The second step to preparing our data for analysis was to join our data sets (temperature, land cover, and income) using a left join on the common “year” column. This was done to create a unified data frame to analyze. This joined data frame was then analyzed to answer our question: Does decreased tree canopy contribute to increased urban temperatures and correlate with median income? To answer this question, we tested both hypotheses in the following manner: we used a Pearson correlation test to examine the correlation between tree canopy and mean annual temperature in Los Angeles, and we also used the correlation function to test the correlation between tree canopy and mean annual income in Los Angeles. To bolster our statistical tests, we also explored the relationships between our variables by creating visualizations that show trends in temperature and tree canopy loss over the project’s temporal span. To compare tree canopy cover loss with temperature changes, we disaggregated the temperature data by two locations: one urban and one rural, to see if the UHI effects are more severe in urban environments. This would support Hypothesis A. 

These methods helped us answer our question by revealing potential relationships between tree canopy, mean annual temperature, and income. This allowed us to draw conclusions about the extent of the UHI effect in urban and rural areas of Los Angeles and to relate temperature trends to the loss of tree canopy cover over time. Moreover, the results incorporating the analysis of income trends are inconclusive, as shown in the following section.

RESULTS

This study found that as the tree canopy decreases, the mean annual temperature increases, and found no relationship between tree canopy and median income. To test Hypothesis A, as the tree canopy decreases, the mean annual temperature is expected to increase due to the urban heat island effect, we first compared urban and suburban temperature data from downtown Los Angeles and the Malibu Hills, respectively. This comparison revealed a stark contrast between suburban and urban temperatures across the twenty-year time series from 2003 to 2023. Consistently throughout this time series, the Malibu Hills temperature records were lower than those for downtown Los Angeles, as summarized in Figure 1 below. 

library(here)
library(dplyr)
library(readr)
library(ggplot2)
library(lubridate)
library(tidyverse)
library(plotly)
temp_data1<-read_csv(here("data/2003-2005 Temperature Data(in).csv"))
temp_data2<-read_csv(here("data/2006-2012 Temperature Data(in).csv"))
temp_data3<-read_csv(here("data/2013-2019 Temperature Data(in).csv"))
temp_data4<-read_csv(here("data/2020-2023 Temperature Data(in).csv"))
temperature_data<-bind_rows(temp_data1, temp_data2, temp_data3, temp_data4)%>%
  rename('Year'='DATE')%>%
  select(-STATION)%>%
  na.omit()

temperature_data$Year <- as.numeric(temperature_data$Year)

str(temperature_data$Year)
 num [1:745] 2003 2004 2005 2003 2004 ...
downtown_stations <- c("LOS ANGELES DOWNTOWN USC, CA US", "MALIBU HILLS CALIFORNIA, CA US")
temperature_data_filtered <- temperature_data %>%
  filter(NAME %in% downtown_stations)

station_labels<- c("LOS ANGELES DOWNTOWN USC, CA US"="Downtown LA","MALIBU HILLS CALIFORNIA, CA US"='Malibu Hills' )

______________________________

## Assigned task A
List every R library that the tree canopy study loads in its code.
## Assigned task B
According to the tree canopy study, which statistical test examined the correlation between tree canopy and mean annual temperature in Los Angeles?
## Assigned task C
Reproduce the part of the tree canopy study that begins with the words containing "str(temperature_data$Year)" and ends with "filter(NAME %in% downtown_stations)".

## Dataset extract

______________________________

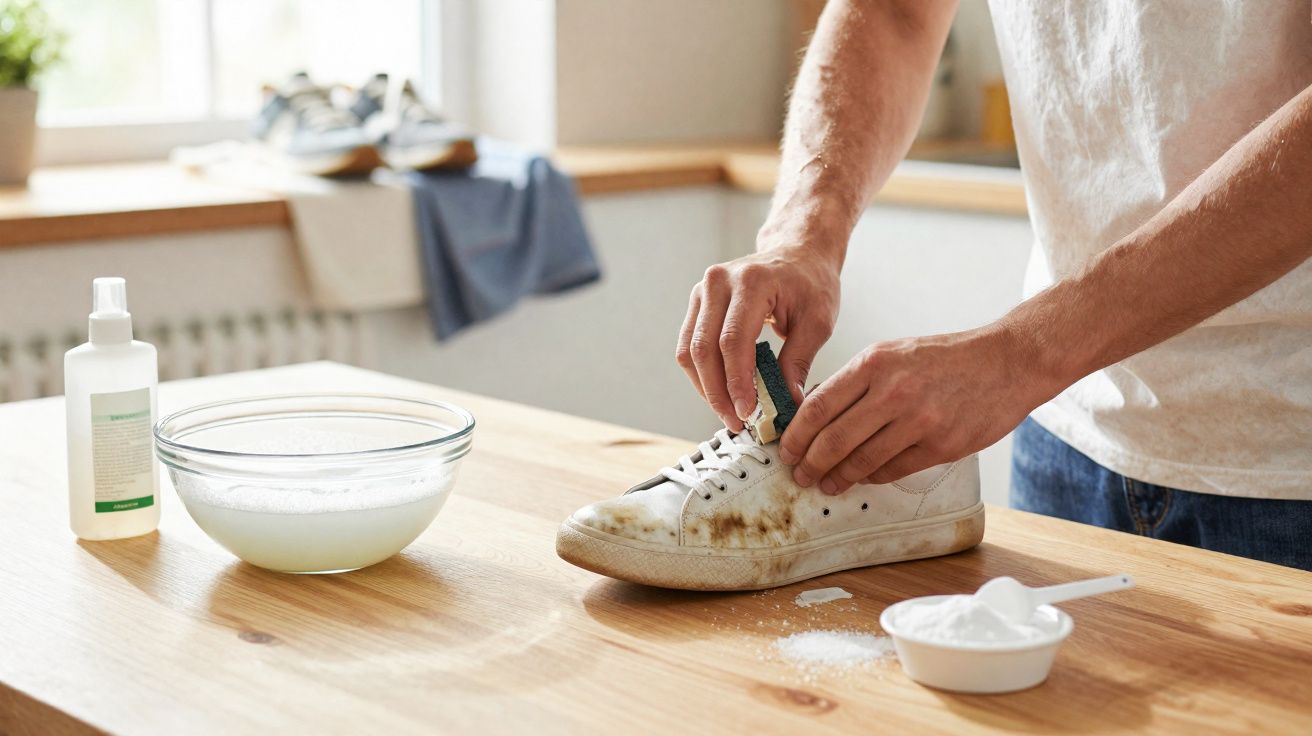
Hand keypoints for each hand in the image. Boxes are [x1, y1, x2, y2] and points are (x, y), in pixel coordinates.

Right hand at [676, 239, 841, 431]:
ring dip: (706, 387)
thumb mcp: (817, 322)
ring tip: (728, 412)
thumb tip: (785, 404)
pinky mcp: (698, 302)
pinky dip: (702, 373)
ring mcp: (703, 290)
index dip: (736, 382)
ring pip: (689, 350)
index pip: (733, 341)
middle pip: (704, 348)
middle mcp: (719, 282)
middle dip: (717, 392)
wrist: (798, 252)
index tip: (747, 412)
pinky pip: (689, 345)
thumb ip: (798, 362)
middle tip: (736, 421)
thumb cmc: (810, 282)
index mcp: (751, 282)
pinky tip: (721, 391)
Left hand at [778, 325, 1059, 492]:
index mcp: (874, 363)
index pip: (819, 406)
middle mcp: (893, 391)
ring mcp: (919, 420)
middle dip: (810, 463)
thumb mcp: (894, 353)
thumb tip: (815, 414)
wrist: (1008, 361)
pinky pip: (894, 470)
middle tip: (800, 475)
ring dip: (838, 478)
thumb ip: (856, 381)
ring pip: (862, 461)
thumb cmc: (946, 357)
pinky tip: (862, 479)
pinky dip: (872, 478)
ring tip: (826, 484)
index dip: (796, 434)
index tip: (785, 450)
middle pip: (834, 439)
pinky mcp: (941, 445)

______________________________

## Written response A
here, dplyr, readr, ggplot2, lubridate, tidyverse, plotly

## Written response B
A Pearson correlation test.

## Written response C
str(temperature_data$Year)
 num [1:745] 2003 2004 2005 2003 2004 ...
downtown_stations <- c("LOS ANGELES DOWNTOWN USC, CA US", "MALIBU HILLS CALIFORNIA, CA US")
temperature_data_filtered <- temperature_data %>%
  filter(NAME %in% downtown_stations)